Coca-Cola is bringing another of its juice brands to the bev-alc world. This time, it’s Minute Maid Spiked.
The Coca-Cola Company’s bev-alc subsidiary Red Tree Beverages is launching a line of multi-serve wine cocktails under the juice brand in spring 2024.
The launch adds to Coke’s “deliberate and disciplined experimentation in alcohol,” a company spokesperson said in a statement, and includes three flavors – Lime Margarita, Strawberry Daiquiri and Piña Colada – of ready-to-serve, wine-based cocktails with 13.9% ABV per 1.5-liter bottle.
The wine-based juice cocktails will be produced by LeVecke Corporation, a California-based wine and spirits copacker, and will be distributed by Republic National Distributing Company (RNDC), along with a network of other wine and spirits wholesalers.
Minute Maid Spiked marks the first time Red Tree is launching a hard product on its own, without collaborating with its other bev-alc partners Molson Coors (Topo Chico Hard Seltzer, Simply Spiked, Peace Hard Tea), Brown-Forman (Jack & Coke) and Constellation Brands (Fresca Mixed). The brand is also Red Tree’s first foray into using wine as an alcohol base.
Red Tree described the innovation as a “no-brainer” positioned toward a “large percentage of legal-drinking age consumers [who] are regularly mixing Minute Maid and other non-alcohol juices” with alcohol, a company spokesperson said. “Being wine based generally allows for broader channel availability at the retail level.”
Red Tree was established this summer as a “firewalled” subsidiary of Coke that would be the marketing arm and launching pad for the beverage giant’s bev-alc aspirations. Yet, Red Tree has laid out a different roadmap to distribution than its competitor PepsiCo has taken in establishing its own Blue Cloud Distributing.
In a discussion at Beer Marketer’s Insights fall seminar last month, Red Tree president Jenny Dowdy parroted previous comments by Coke’s North America chief of new revenue streams Dan White assuring distributors that neither Red Tree nor Coca-Cola is planning to move into self-distribution of beverage alcohol products, but is instead opting to work with wholesalers.
The bev-alc subsidiary “remains dedicated to the three-tier system and will utilize the best relationships, which include established distributors, to reach retailers,” the company said in a statement.
“We believe that established distributors are experts in their local markets and thus best situated to serve the communities in which they operate,” a company representative said.

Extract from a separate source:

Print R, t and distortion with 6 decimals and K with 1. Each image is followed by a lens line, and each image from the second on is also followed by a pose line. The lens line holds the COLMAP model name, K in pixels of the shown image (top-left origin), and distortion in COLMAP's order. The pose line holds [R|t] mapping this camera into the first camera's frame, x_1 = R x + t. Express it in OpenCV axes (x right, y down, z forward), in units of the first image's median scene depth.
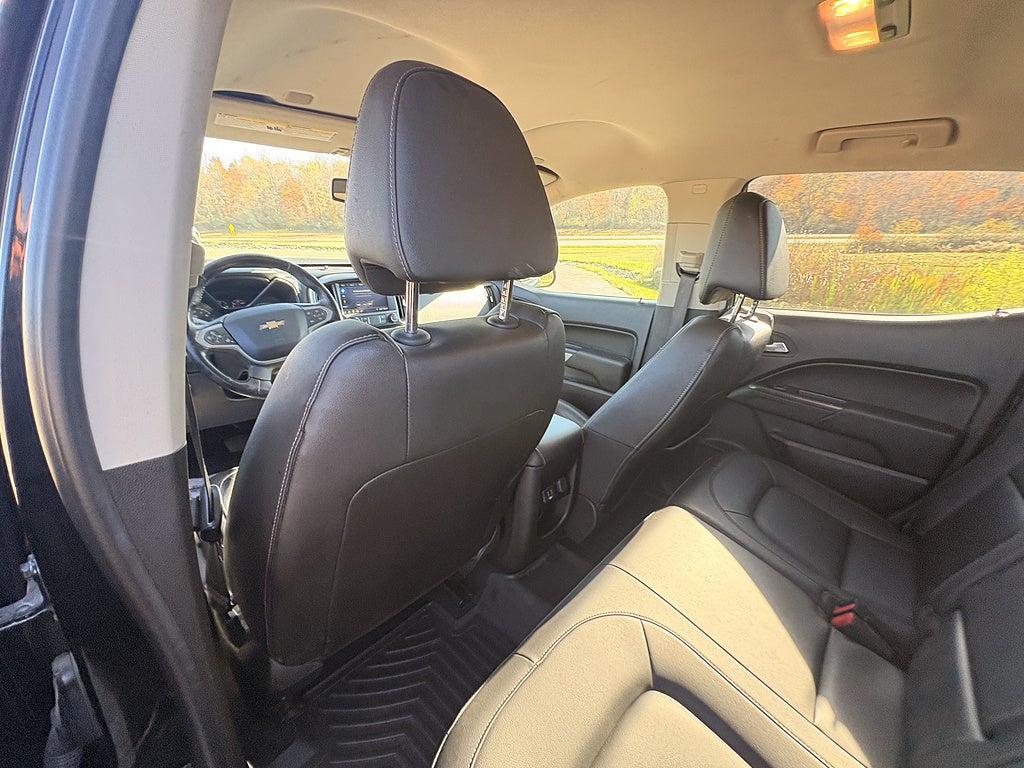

Coke has increasingly gone further into alcohol using the expertise (and high-octane liquids) of bev-alc makers. Though slightly less ubiquitous as its recent partnership with Brown-Forman on the Jack & Coke RTD, Coke is using a similar playbook with Pernod-Ricard, licensing the spirits house’s Absolut Vodka brand to be paired with Sprite starting internationally (in this case select European countries as opposed to the Jack & Coke launch in Mexico last fall) and then bringing the canned cocktail stateside. Jack Daniels maker Brown-Forman recently reported that its Coke partnership is showing increased traction since it was launched in March.